Taking a step back, the mid-level lapse rates were fairly unimpressive across the area and this was acknowledged by SPC leading up to the event. The reanalysis showed lapse rates of 5.5 C/km or less across much of southern New England, with some lapse rates over 6 C/km across Maine.
Upper level considerations:
Analogs very strongly favored a relatively low-end severe event, especially given the position of the upper level low and the fact that the flow aloft was out of the SW. The RAP analysis from July 15th shows that the most significant vortmax was located very close to the upper level low, which was west of even western New York. There was some positive vorticity advection across northern New England, which likely was a factor in boosting some of the severe thunderstorms north and northwest of Boston, Mass. The mesoanalysis showed a weak, elongated vortmax between 18z on the 15th and 00z on the 16th, but this was up across northern Vermont and the northwestern Maine/Canada border.
Finally, when also looking at the upper level flow, it was once again below climo levels with respect to significant severe events. The GYX and OKX soundings showed just 40 knots and 39 knots respectively of 500mb flow at 12z on the 15th. The upper level flow actually decreased notably at OKX to 31 knots by 00z on the 16th. While severe events can occur in the Northeast with limited upper level flow, the more impressive events typically have much stronger flow aloft. It should also be mentioned that the 850mb jet was unimpressive, with wind speeds of just 20 to 30 knots. Only one run of the Euro showed a signal of a strong jet and that was 144 hours prior, when it was predicting 45-55+ knots of 850mb flow.
The relatively weak flow and generally unidirectional shear pattern can be seen clearly in the 12z July 15th OKX sounding:
Considering the mesoscale models:
The HRRR performed poorly on the larger scale, as it did not show pre-frontal activity contaminating the environment across southwestern New England. Instead, it was more optimistic in terms of severe and even showed somewhat alarming significant tornado parameter values over 1 across much of Connecticut. Although some convection did cross over from Long Island into Connecticut, this wasn’t until late at night and most of that activity was marginally severe or below severe limits. Some fairly weak storms did fire across eastern New York by late afternoon, but those merged with other convection to form a very messy storm mode, one that favored training of heavy rains and flash flooding. The models also showed more backing of low-level winds than what was observed on the morning of July 15th and through the event.

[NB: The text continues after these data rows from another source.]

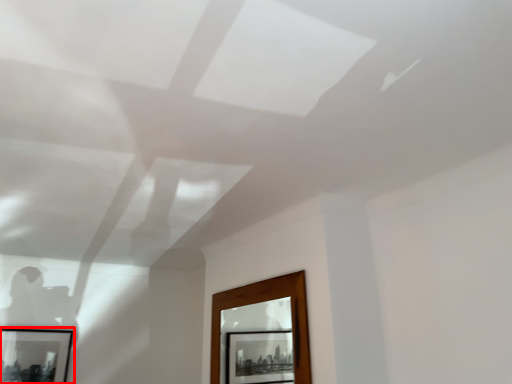
Question: Where is picture frame (annotated by the red box) located in relation to window in the image?

Choices:
 (A) right
 (B) left

Answer: (B)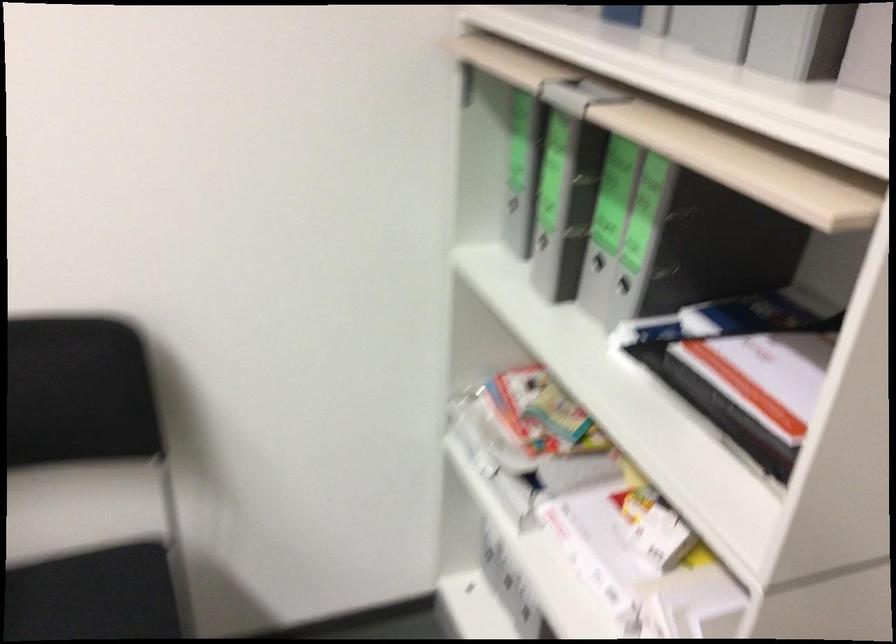
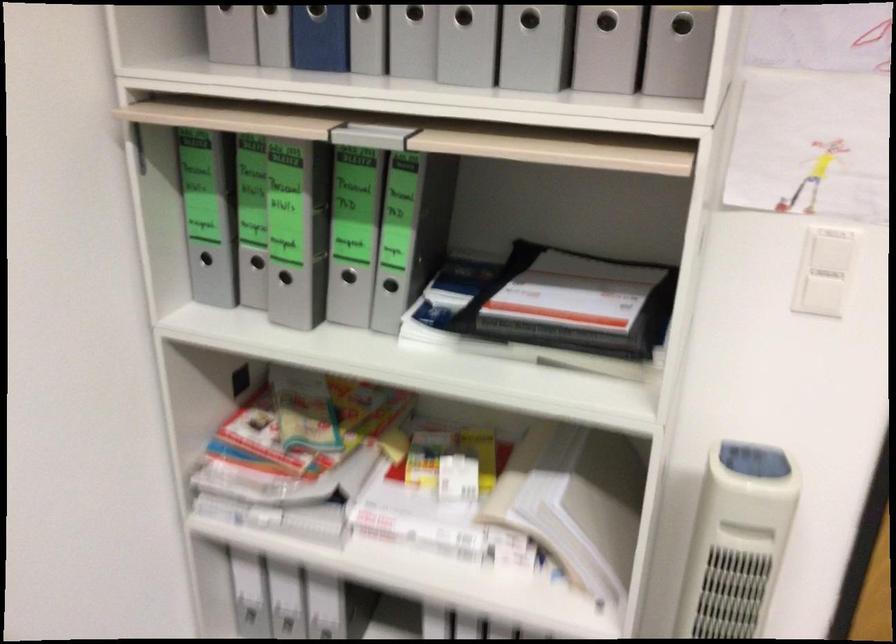
Locate, in the second image, the point that corresponds to [609,261] in the first image.

(348, 276)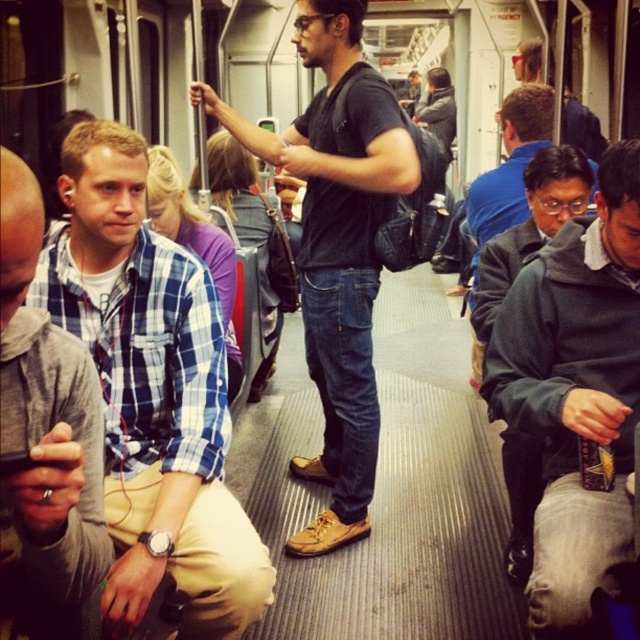
You are standing in the subway car and want to move from the point marked as point (42,474) to the point marked as point (179,189). Can you walk straight ahead without changing direction?

Yes, you can walk straight ahead without changing direction because point (42,474) is in front of point (179,189), meaning there is a direct path between them.

You are a delivery robot in a subway car. You need to navigate between the plaid cotton shirt at left and the plaid cotton shirt at center. The robot is 2 feet wide. Is there enough space between them for you to pass through?

The plaid cotton shirt at left and plaid cotton shirt at center are 5.70 feet apart from each other. Since the robot is 2 feet wide, there is sufficient space to pass through as the distance between them is greater than the robot width.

In summary, what went wrong?
While it’s easy to blame the entire bust on early day convection across Connecticut, consider again the forecast parameters in place that verified very closely to the actual analysis. Instability was somewhat elevated, but still modest at best with around 1,000 J/kg of MLCAPE. Shear was also elevated, but 40 knots of bulk shear is somewhat below the average for past severe cases. One of the most glaring parameters missing from the equation was helicity. Helicity was expected and verified to be quite low on the spectrum, with 100 m2/s2 at best, while tornado activity favors more than that. With a SW flow aloft, a more strongly backed low-level wind profile would have supported a greater threat of severe. Instead, any backing was minimal, with the mean low-level wind flow being S to SW. It would have been one thing if mid-level lapse rates were impressive, to offset some of the other marginal parameters, but 5.5 C/km is not going to make up for everything else.